→ **Required actions**:
1. Decide whether each statement agrees with the passage on academic engagement below, answering yes or no and quoting the deciding words. (a) The passage calls autonomy and collegiality core academic values. (b) Most participants saw line managers moving toward a more collegial style of management. (c) The quantitative results showed higher levels of organisational engagement.
2. Write the next part of the passage on academic engagement below, starting right after its final sentence.

Passage provided: Begin

As the above quote shows, the quality of academics’ relationship with the organisation had deteriorated; two main reasons for this were identified, which are explained in the following. First, academics described a perceived incongruence between their values and the organisation’s current values that had implications for their identification with the organisation and the fulfilment they derived from it. Autonomy and collegiality are core academic values (Billot, 2010; Winter, 2009), yet the majority of participants in the present study perceived line managers to be exercising greater control over their work and moving away from a collegial style of management. The perceived increase in managerial oversight led participants to feel that they were working in an increasingly structured and standardized environment that was at odds with their personal values and concept of academic identity:

I suppose there was a time I would have considered myself an ‘academic’. I feel less and less like an academic. I feel like, a more advanced secondary school teacher. Which I think is not what we’re about (Focus Group Lecturer 1).

As management is seen as an agent of the organisation (Eisenberger et al., 1986; Levinson, 1965), the managerial actions had negative implications on the love and affection academics had for the organisation, which, as the quantitative results demonstrated, led to lower levels of organisational engagement. These findings are in line with the higher education literature that suggests that if academics ‘see a managerial identity compromising a professional identity of teaching, learning and scholarship’, it can lead to feelings of disengagement (Winter, 2009: 124).

Passage provided: End
Record extracts: Begin

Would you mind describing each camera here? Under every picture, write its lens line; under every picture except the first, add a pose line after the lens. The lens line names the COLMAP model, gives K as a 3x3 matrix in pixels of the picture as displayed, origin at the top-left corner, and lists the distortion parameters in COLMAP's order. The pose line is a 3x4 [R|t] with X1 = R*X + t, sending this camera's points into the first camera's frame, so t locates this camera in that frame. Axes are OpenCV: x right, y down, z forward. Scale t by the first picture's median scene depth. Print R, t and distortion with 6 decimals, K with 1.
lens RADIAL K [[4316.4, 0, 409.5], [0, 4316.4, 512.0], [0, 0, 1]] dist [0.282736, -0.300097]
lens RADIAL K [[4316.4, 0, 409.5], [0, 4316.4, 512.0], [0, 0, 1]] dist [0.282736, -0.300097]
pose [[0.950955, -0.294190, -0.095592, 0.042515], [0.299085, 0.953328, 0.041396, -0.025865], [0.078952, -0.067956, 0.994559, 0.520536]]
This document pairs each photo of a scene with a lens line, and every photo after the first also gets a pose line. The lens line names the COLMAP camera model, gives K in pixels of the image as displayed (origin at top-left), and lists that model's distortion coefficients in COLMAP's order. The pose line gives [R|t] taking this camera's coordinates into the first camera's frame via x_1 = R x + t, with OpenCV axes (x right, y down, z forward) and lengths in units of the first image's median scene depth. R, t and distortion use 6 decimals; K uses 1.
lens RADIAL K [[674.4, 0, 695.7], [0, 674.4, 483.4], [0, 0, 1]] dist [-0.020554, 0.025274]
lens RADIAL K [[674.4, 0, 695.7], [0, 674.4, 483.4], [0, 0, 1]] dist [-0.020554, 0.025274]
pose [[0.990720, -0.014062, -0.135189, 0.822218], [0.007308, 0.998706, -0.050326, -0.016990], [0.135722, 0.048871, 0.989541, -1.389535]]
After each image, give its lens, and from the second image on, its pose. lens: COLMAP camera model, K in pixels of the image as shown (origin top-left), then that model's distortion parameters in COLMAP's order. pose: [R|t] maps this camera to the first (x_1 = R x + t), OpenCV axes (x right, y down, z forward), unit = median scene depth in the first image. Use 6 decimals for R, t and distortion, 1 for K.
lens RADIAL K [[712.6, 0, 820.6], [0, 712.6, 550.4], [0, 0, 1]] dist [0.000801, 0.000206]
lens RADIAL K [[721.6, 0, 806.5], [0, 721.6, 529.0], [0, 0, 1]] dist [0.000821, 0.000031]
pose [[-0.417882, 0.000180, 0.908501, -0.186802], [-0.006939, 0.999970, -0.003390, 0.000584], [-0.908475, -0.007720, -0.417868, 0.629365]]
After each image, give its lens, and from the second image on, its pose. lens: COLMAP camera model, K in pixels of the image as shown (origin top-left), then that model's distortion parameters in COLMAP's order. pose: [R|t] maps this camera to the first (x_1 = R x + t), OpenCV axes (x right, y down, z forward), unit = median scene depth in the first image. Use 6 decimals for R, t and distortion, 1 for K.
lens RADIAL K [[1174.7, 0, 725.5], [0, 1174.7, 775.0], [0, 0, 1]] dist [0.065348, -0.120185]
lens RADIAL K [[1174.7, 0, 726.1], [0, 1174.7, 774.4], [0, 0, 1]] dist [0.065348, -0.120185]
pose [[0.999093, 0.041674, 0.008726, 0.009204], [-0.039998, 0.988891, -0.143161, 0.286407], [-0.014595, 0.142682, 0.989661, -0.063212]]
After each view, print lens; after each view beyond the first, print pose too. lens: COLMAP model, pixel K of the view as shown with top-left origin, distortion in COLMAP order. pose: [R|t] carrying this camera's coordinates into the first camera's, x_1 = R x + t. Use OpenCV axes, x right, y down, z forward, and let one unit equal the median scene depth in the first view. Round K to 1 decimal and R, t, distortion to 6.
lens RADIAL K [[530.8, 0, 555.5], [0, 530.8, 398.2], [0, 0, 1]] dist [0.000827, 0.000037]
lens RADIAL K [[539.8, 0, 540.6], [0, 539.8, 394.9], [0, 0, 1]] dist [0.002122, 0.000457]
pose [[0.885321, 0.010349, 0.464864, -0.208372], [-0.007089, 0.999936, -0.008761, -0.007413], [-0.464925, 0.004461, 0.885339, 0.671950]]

Record extracts: End

→ **Per-task outputs**:
1.
(a) Yes: "Autonomy and collegiality are core academic values"
(b) No: "moving away from a collegial style of management"
(c) No: "led to lower levels of organisational engagement"

2.
As the next theme of ‘support’ will explicate, another reason for this loss of love related to the perception was that the organisation no longer reciprocated the same level of regard for them. Participants felt that the organisation showed little care and concern for their well-being and did not appreciate their efforts, especially given the fact they were working in an increasingly demanding environment as a result of external productivity measures (DPER, 2013). While love may be expressed through acts of sacrifice (Reis et al., 2014; Sabey et al., 2015) as W.B Yeats pointed out in his ‘Easter 1916’ poem: ‘too long a sacrifice can make a stone of the heart’. Participants felt they had increased their work efforts to maintain high-quality teaching standards in the face of fewer staff numbers and resources, but the perception was that this sacrifice of extra effort and energy was going unrecognised by management, which had led some academics to fall out of love with the organisation. The next theme of support draws out this argument to help explain why these academics felt less engaged with the organisation.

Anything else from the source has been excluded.